▶ _BRIEF_
Locate each line in the records below that contains the word "effets", and copy those lines.

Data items
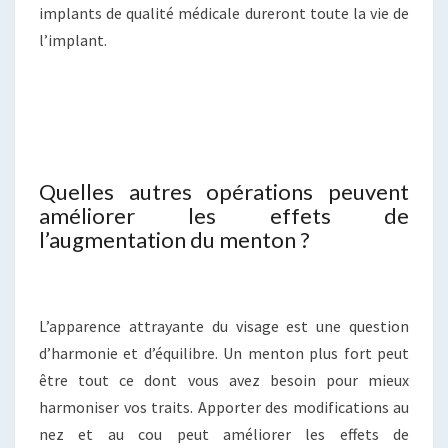
implants de qualité médicale dureront toute la vie de
l’implant.
Quelles autres opérations peuvent
améliorer les effets de
l’augmentation du menton ?
L’apparence attrayante du visage est une question
d’harmonie et d’équilibre. Un menton plus fort peut
être tout ce dont vous avez besoin pour mieux
harmoniser vos traits. Apporter des modifications au
nez et au cou peut améliorer les effets de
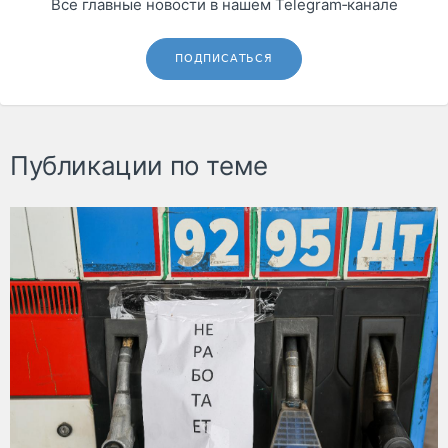
Все главные новости в нашем Telegram‑канале
ПОДПИСАТЬСЯ
Публикации по теме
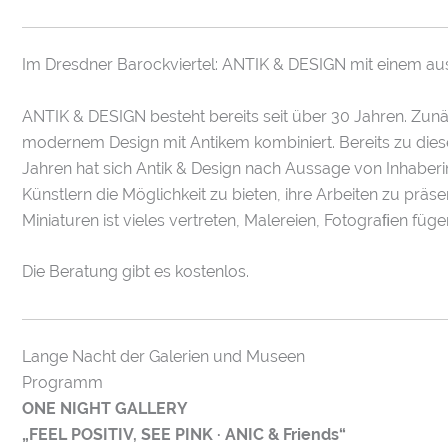
Im Dresdner Barockviertel: ANTIK & DESIGN mit einem aus
ANTIK & DESIGN besteht bereits seit über 30 Jahren. Zunä
modernem Design mit Antikem kombiniert. Bereits zu dieser
Jahren hat sich Antik & Design nach Aussage von Inhaber
Künstlern die Möglichkeit zu bieten, ihre Arbeiten zu präse
Miniaturen ist vieles vertreten, Malereien, Fotograﬁen füge
Die Beratung gibt es kostenlos.
Lange Nacht der Galerien und Museen
Programm
ONE NIGHT GALLERY
„FEEL POSITIV, SEE PINK · ANIC & Friends“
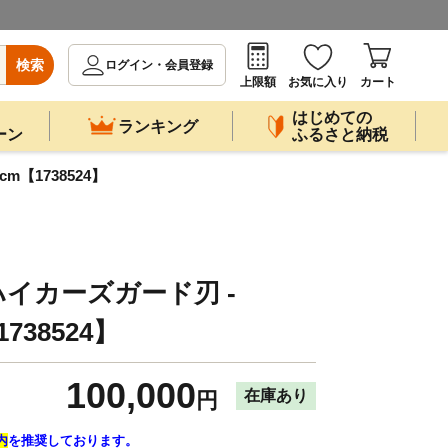
検索
ログイン・会員登録
上限額
お気に入り
カート
はじめての
ランキング
ーン
ふるさと納税
m【1738524】
イカーズガード刃 -
1738524】
100,000
在庫あり
円
内
を推奨しております。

▶ _EXERCISE SOLUTION_
améliorer les effets de
nez et au cou peut améliorer les effets de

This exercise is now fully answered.